=== PROVIDED DATA ===

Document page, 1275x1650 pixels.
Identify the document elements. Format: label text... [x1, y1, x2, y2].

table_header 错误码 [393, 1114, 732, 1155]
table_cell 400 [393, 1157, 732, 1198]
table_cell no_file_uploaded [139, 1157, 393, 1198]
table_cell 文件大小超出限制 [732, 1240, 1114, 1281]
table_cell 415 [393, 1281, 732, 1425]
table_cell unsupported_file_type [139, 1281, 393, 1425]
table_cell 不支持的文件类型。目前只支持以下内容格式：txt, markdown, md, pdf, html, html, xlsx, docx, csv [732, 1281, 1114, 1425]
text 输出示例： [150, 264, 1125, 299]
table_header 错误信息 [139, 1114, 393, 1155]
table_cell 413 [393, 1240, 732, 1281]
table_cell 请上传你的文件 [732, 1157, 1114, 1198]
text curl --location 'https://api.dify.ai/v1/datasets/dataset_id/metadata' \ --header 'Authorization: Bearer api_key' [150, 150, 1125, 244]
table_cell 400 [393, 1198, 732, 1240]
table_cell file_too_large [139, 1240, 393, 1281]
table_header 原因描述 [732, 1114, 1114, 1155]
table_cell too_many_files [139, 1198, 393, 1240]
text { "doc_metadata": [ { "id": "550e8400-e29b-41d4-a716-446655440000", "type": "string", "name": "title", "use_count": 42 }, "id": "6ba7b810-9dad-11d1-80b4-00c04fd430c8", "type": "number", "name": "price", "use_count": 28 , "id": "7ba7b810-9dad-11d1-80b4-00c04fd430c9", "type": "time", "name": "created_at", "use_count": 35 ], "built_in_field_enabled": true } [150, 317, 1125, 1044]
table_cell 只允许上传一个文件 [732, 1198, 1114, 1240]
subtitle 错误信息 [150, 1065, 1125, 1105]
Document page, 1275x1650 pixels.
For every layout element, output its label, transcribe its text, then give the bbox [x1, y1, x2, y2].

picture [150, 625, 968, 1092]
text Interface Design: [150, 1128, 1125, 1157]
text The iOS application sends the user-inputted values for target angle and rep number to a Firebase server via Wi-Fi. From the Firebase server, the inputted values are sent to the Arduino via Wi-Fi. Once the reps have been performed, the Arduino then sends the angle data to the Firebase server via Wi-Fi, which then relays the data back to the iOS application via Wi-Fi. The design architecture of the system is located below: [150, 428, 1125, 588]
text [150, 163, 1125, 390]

===

REQUIRED WORK. The entries above must be repeated word for word.

EXERCISE RESULT.
Document page, 1275x1650 pixels.
Identify the document elements. Format: label text... [x1, y1, x2, y2].

table_header 错误码 [393, 1114, 732, 1155]
table_cell 400 [393, 1157, 732, 1198]
table_cell no_file_uploaded [139, 1157, 393, 1198]
table_cell 文件大小超出限制 [732, 1240, 1114, 1281]
table_cell 415 [393, 1281, 732, 1425]
table_cell unsupported_file_type [139, 1281, 393, 1425]
table_cell 不支持的文件类型。目前只支持以下内容格式：txt, markdown, md, pdf, html, html, xlsx, docx, csv [732, 1281, 1114, 1425]
text 输出示例： [150, 264, 1125, 299]
table_header 错误信息 [139, 1114, 393, 1155]
table_cell 413 [393, 1240, 732, 1281]
table_cell 请上传你的文件 [732, 1157, 1114, 1198]
text curl --location 'https://api.dify.ai/v1/datasets/dataset_id/metadata' \ --header 'Authorization: Bearer api_key' [150, 150, 1125, 244]
table_cell 400 [393, 1198, 732, 1240]
table_cell file_too_large [139, 1240, 393, 1281]
table_header 原因描述 [732, 1114, 1114, 1155]
table_cell too_many_files [139, 1198, 393, 1240]
text { "doc_metadata": [ { "id": "550e8400-e29b-41d4-a716-446655440000", "type": "string", "name": "title", "use_count": 42 }, "id": "6ba7b810-9dad-11d1-80b4-00c04fd430c8", "type": "number", "name": "price", "use_count": 28 , "id": "7ba7b810-9dad-11d1-80b4-00c04fd430c9", "type": "time", "name": "created_at", "use_count": 35 ], "built_in_field_enabled": true } [150, 317, 1125, 1044]
table_cell 只允许上传一个文件 [732, 1198, 1114, 1240]
subtitle 错误信息 [150, 1065, 1125, 1105]
Document page, 1275x1650 pixels.
For every layout element, output its label, transcribe its text, then give the bbox [x1, y1, x2, y2].

picture [150, 625, 968, 1092]
text Interface Design: [150, 1128, 1125, 1157]
text The iOS application sends the user-inputted values for target angle and rep number to a Firebase server via Wi-Fi. From the Firebase server, the inputted values are sent to the Arduino via Wi-Fi. Once the reps have been performed, the Arduino then sends the angle data to the Firebase server via Wi-Fi, which then relays the data back to the iOS application via Wi-Fi. The design architecture of the system is located below: [150, 428, 1125, 588]
text [150, 163, 1125, 390]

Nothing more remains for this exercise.